REPUBLIKA.CO.ID,JAKARTA -- Tidak ada yang tahu kapan ajal menjemput kita. Maka sudah sepatutnya setiap Muslim mengisi detik demi detik kehidupan dengan berbagai amal shaleh. Dengan istiqamah berbuat amal shaleh, lalu ketika ajal datang menjemputnya, maka ia meninggal dalam keadaan yang baik.
Namun, bagaimana jika seseorang meninggal ketika hendak menuju kemaksiatan? Orang yang demikian ini menandakan bahwa ia telah memiliki niat untuk melakukan maksiat tersebut, dan meninggal dalam ketidaktaatan.

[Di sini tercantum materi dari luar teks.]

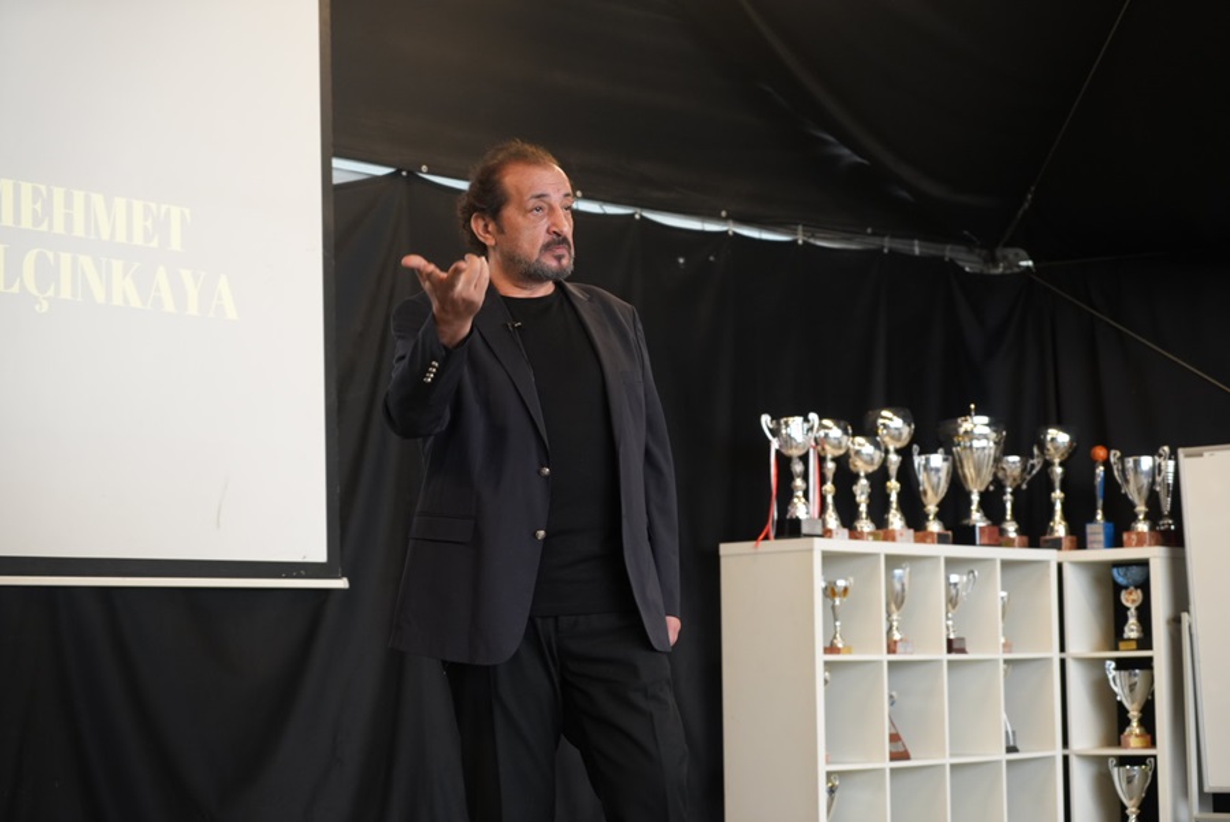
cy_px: 411
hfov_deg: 28.8
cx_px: 615
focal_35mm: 70
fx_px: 2393
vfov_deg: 19.5
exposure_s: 1/80
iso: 1600
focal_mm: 70
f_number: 4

Diriwayatkan dari Nufail bin Al Harits Al-Tsaqofi RA, dia berkata bahwa Nabi Muhammad SAW bersabda, "Jika dua orang Muslim bertemu dengan membawa pedang (saling bunuh-membunuh), maka orang yang membunuh dan yang dibunuh itu masuk neraka."

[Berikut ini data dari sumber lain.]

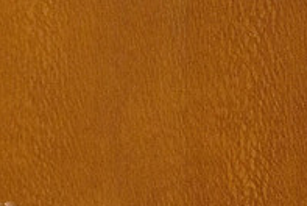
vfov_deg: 1.5
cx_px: -100
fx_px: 7908
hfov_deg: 2.2
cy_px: 215
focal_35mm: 926
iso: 12800
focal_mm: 210
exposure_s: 1/250
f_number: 5.3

Lalu Nufail berkata, "Wahai Rasulullah, yang membunuh (pantas masuk neraka), namun bagaimana dengan yang dibunuh (mengapa masuk neraka juga)?" Nabi Muhammad SAW bersabda, "Karena ia juga ingin membunuh temannya." (HR Bukhari dan Muslim)
Ibnu Hajar al-Asqolani, dalam kitab syarah Shahih Bukhari Fath al-Baari, menjelaskan, hadits tersebut menunjukkan bahwa orang yang dibunuh itu akan dihukum sesuai dengan kadar kepantasannya dan tidak dikenakan hukuman pembunuhan.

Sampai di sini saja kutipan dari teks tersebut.